Sen. Miriam Defensor Santiago, chair of the legislative oversight committee on the RP-US Visiting Forces Agreement (Lovfa), set for hearing next week a proposed Senate resolution calling for the unilateral termination of the VFA.

"The VFA is now ten years old. Under President Estrada, it was an outright deal. The RP got used military equipment, and the US had the right to snoop around Mindanao , as part of the war on terror of President Bush. We got the equipment, and they snooped for ten years. End of the deal," she said.

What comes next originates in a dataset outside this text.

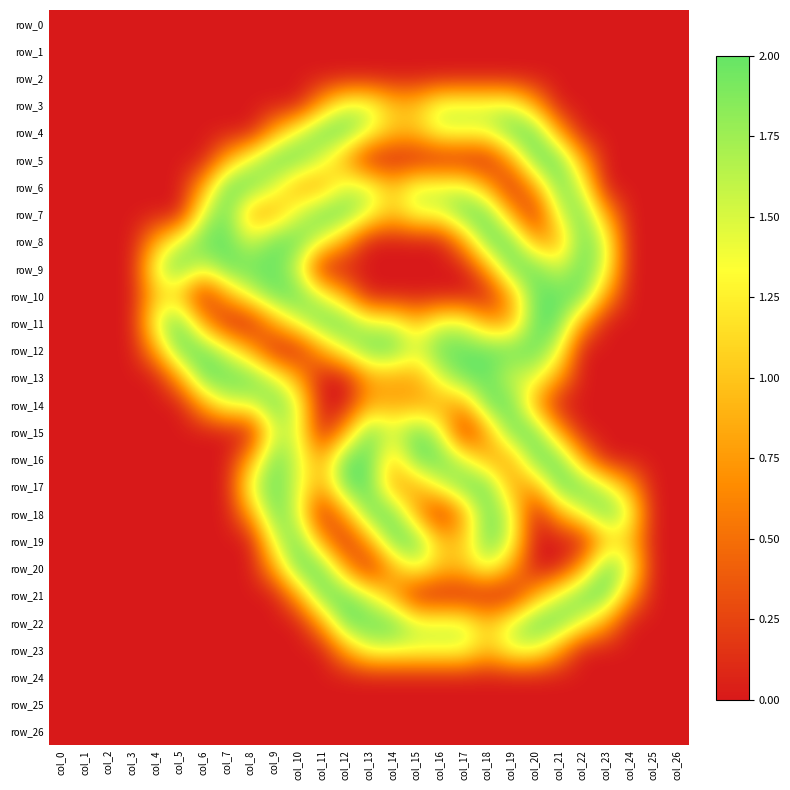

At which label does row_18 reach its peak?

col_9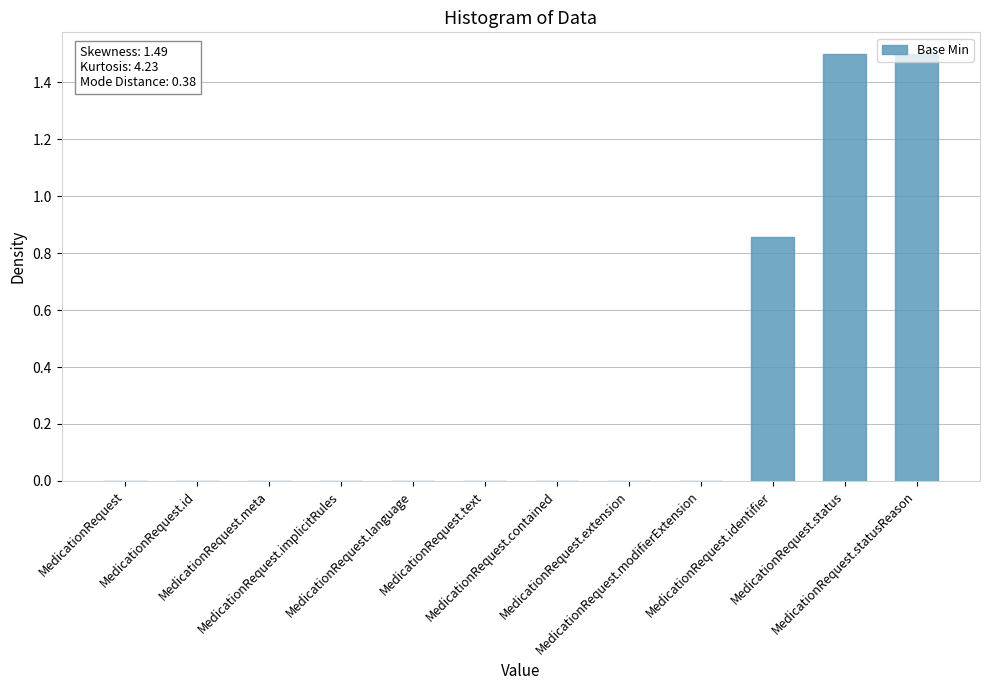

What value does the data have at MedicationRequest.status?

1.5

Santiago said that the 1999 Senate Resolution 18 categorically stressed that the Philippine Constitution prohibits the permanent stationing of foreign troops on Philippine soil, and it is the Senate duty to prevent the VFA from turning into a permanent arrangement.

"Resolution 18 specified that the VFA envisioned only temporary visits of US personnel engaged in joint military exercises or other activities approved by the RP government. Beyond 10 years, the VFA will become a permanent visit," she said.

Santiago said that recently the US defense department sent an email declaring that the phrase "war on terror" would now be replaced by the phrase "overseas contingency operation."

"The Obama administration has stopped using the phrase 'war on terror,' which is the explanation for the presence of US soldiers in Mindanao . Since there is no more war on terror, then there is no more rationale for US troops to be stationed in Mindanao ," she said.

Santiago quoted the VFA as stating that the Philippine government reserves the right to terminate unilaterally the VFA, once it no longer redounds to Philippine national interest.

"My main objection to the VFA at this time is that it continues to foster an attitude of dependency on our part, and an attitude of arrogance on the part of the US ," she said.

Santiago said that she has several reservations on the February 2009 Supreme Court decision in Nicolas v. Romulo, which affirmed the prior decision in Bayan v. Executive Secretary, upholding the validity of the VFA.

"The authoritative force of the Nicolas case is weak, because it was promulgated by a divided court. Four justices dissented, while two justices did not take part," she said.

Santiago said that the Supreme Court majority failed to duly consider the constitutional provision that the VFA should be "recognized as a treaty by the other contracting state."

"Under the US Case-Zablocki Act, the VFA was submitted to the US Congress, because it is not characterized as a treaty. Under American law, any international agreement which is not a treaty has to be submitted to the Congress after it has entered into force with respect to the US . The US government does not recognize the VFA as a treaty, and therefore there is no compliance with the RP Constitution," she said.

Santiago said that under the US Constitution, a treaty is an agreement of the US President made "by and with the advice and consent of the Senate."

"In the US , since the VFA is not a treaty, it is not self-executing. It cannot be considered enforceable without an enabling law and it would not be recognized by US courts," she said.

Santiago said that the majority rule was wrong in citing the 2008 US Supreme Court decision in Medellin v. Texas.

"Medellin dealt with agreements that are considered as treaties. The VFA, under US law, is merely an executive agreement," she said.

Santiago scheduled the Lovfa hearing on Thursday, April 23, at 10:00 a.m.